Snavely’s breakthrough paper in SIGGRAPH 2006, “Photo Tourism: Exploring Photo Collections in 3D”, opened a new area of research at the boundary of graphics and vision. This work developed methods for navigating, browsing, and reconstructing models of the world from community photo collections. With the explosion of consumer cameras and photo-sharing sites, community photo collections provide a wealth of visual information of locations from all over the world, collected and shared by photographers using various cameras, captured at different instants of time and over long time periods, and in differing weather conditions. Snavely’s thesis introduced a structure from motion algorithm to reconstruct 3D scenes from such unstructured photos collections of millions of images from the Web. This research has spawned research sub-areas in graphics and vision on harnessing Internet scale photo collections for better models and understanding of the world.

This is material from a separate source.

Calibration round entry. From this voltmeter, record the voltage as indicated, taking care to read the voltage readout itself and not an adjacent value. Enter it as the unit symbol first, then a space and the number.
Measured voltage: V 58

Snavely’s subsequent paper “Finding Paths through the World’s Photos” in SIGGRAPH 2008, presented a powerful image-based approach to navigating photo collections. In follow up work Snavely also showed how this approach to 3D reconstruction from photo collections can be scaled to reconstructing entire cities (“Building Rome in a Day” ICCV 2009). Snavely’s research continues to explore the rich information available in photo collections including recognizing locations through images, developing games to collect images for more accurate 3D reconstruction, and combining graphics models of illumination with statistical analysis of photo collections to recover shading and visibility information of real-world scenes, among others.

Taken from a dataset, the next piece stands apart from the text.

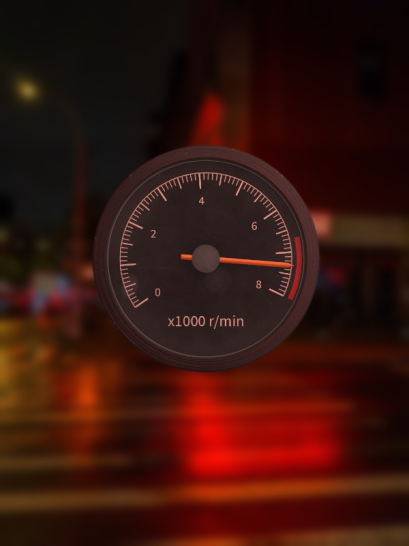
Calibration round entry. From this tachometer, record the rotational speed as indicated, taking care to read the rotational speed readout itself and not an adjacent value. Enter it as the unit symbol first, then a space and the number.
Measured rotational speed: rpm 7300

Snavely’s research draws on techniques from a broad range of areas including graphics, computer vision, graph algorithms, and social network analysis. His work has had a tremendous impact on the graphics and vision research communities, and consumers in the real world. Products developed based on this research have been used by millions of users. His publicly released software, Bundler, has been widely used by researchers, practitioners and consumers in many application domains to reconstruct models of scenes from unstructured photo collections. The impact of Noah’s work extends far beyond computer graphics and vision and has been used in far reaching application domains like archaeology.
We are pleased to recognize his vision with the 2014 Significant New Researcher Award.